━━━ RECORDS TO PROCESS

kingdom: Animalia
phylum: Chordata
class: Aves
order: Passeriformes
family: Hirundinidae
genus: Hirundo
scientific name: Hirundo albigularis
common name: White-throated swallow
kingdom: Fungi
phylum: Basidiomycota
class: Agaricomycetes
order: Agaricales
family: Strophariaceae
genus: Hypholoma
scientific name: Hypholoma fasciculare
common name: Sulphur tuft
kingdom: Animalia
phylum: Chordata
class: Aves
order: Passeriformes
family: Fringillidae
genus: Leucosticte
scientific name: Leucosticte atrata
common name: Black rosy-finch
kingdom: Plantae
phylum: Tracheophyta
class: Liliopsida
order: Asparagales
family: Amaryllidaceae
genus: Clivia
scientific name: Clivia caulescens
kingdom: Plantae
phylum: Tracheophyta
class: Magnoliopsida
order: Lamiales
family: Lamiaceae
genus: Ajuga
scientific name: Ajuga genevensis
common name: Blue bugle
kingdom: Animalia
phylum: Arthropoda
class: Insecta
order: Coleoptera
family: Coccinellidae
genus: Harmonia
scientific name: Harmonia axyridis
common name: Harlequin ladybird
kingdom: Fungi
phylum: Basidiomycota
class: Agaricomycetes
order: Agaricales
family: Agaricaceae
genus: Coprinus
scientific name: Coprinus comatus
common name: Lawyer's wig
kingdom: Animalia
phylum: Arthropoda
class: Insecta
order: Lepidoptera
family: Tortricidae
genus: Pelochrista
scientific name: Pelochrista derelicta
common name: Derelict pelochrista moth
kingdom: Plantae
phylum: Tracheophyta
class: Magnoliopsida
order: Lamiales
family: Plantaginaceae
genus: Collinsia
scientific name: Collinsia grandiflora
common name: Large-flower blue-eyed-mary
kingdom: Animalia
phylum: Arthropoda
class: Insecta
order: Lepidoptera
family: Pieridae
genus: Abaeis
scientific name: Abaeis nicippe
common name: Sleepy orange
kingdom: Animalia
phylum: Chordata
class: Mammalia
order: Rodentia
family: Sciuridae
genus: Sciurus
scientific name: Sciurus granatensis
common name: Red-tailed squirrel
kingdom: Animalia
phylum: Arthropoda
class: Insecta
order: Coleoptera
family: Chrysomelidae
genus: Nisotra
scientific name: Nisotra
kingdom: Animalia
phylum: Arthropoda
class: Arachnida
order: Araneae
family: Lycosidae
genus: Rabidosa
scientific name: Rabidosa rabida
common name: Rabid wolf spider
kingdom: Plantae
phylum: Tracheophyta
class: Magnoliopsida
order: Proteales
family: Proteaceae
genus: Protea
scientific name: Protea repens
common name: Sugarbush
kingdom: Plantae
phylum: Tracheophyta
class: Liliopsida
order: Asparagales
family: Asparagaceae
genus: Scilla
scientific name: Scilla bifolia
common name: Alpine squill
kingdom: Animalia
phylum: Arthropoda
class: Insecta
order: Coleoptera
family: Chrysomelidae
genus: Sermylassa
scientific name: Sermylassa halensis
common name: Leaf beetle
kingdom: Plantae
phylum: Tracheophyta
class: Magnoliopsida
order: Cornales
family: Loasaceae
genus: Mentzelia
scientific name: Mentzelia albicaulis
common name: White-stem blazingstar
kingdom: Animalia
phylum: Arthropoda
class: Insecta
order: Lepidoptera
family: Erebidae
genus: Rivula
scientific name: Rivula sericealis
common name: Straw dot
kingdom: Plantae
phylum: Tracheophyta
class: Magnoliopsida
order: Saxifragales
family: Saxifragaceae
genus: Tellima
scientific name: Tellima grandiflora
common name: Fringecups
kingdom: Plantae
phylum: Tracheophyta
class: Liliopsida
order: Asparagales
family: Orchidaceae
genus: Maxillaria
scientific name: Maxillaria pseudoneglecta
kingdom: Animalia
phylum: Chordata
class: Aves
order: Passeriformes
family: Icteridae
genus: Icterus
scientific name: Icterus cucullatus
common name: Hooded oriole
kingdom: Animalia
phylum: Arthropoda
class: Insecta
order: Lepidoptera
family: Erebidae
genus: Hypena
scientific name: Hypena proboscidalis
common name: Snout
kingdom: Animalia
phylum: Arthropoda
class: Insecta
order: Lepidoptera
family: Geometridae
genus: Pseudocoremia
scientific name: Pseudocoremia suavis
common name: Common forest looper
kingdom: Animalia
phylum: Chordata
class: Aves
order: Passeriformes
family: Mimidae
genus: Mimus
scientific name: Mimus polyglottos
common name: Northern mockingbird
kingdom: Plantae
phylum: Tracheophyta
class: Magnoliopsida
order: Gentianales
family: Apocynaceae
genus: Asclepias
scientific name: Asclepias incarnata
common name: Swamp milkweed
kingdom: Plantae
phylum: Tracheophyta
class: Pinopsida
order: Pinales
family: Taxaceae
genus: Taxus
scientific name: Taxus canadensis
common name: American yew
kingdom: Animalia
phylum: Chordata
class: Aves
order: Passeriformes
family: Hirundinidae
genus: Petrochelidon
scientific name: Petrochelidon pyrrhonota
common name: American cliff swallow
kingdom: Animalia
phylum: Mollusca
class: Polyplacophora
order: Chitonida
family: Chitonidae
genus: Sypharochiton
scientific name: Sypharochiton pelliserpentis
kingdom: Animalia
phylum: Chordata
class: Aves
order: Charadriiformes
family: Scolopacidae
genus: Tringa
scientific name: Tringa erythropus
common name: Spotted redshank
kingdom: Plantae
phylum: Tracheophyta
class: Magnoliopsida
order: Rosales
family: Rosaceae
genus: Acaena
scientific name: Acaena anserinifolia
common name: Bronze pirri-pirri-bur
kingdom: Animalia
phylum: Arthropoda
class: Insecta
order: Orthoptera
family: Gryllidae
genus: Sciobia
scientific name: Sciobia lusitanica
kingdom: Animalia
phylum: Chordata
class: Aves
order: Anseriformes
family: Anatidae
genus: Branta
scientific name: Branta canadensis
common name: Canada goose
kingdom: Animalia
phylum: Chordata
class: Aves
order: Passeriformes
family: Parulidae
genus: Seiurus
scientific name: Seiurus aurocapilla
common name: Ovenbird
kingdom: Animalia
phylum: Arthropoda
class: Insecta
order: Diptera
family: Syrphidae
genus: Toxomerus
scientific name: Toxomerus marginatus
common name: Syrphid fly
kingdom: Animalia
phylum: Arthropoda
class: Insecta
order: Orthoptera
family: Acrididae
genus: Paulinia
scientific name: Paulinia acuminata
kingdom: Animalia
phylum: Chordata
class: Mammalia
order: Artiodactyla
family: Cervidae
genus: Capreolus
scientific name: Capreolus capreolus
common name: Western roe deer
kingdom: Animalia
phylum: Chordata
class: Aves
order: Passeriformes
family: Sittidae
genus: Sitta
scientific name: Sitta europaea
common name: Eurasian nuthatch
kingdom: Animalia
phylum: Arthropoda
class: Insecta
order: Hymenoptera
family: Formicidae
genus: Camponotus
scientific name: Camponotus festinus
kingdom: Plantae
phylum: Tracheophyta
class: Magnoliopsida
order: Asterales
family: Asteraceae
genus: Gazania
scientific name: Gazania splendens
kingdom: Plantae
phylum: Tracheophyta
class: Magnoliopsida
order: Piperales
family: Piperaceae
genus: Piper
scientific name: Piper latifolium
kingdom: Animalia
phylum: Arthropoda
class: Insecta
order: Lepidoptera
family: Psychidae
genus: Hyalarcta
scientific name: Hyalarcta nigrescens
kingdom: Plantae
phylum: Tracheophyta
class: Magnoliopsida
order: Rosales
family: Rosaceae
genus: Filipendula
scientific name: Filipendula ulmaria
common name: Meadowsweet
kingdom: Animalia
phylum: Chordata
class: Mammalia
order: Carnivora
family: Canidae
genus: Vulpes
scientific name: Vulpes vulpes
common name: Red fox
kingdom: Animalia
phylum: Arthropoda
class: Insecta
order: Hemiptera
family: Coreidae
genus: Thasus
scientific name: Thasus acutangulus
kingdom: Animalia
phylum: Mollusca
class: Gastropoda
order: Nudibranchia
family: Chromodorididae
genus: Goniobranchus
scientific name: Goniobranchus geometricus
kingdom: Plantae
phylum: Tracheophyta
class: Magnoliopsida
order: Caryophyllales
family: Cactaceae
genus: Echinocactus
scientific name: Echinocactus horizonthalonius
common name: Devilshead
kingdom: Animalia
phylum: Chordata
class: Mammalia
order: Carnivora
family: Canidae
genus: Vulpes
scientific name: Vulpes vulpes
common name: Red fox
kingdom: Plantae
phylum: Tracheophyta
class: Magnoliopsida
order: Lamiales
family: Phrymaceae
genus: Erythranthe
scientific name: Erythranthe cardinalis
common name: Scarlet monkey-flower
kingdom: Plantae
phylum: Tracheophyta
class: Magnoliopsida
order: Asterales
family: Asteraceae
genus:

━━━━━━

# WHAT YOU NEED TO DO
Rewrite the lines from the line with "common name: Ovenbird" up to and including the line with "order: Artiodactyla", replacing "phylum" with "division" and changing nothing else. Give only those lines.

# SOLUTION FOR THIS TASK
common name: Ovenbird
kingdom: Animalia
division: Arthropoda
class: Insecta
order: Diptera
family: Syrphidae
genus: Toxomerus
scientific name: Toxomerus marginatus
common name: Syrphid fly
kingdom: Animalia
division: Arthropoda
class: Insecta
order: Orthoptera
family: Acrididae
genus: Paulinia
scientific name: Paulinia acuminata
kingdom: Animalia
division: Chordata
class: Mammalia
order: Artiodactyla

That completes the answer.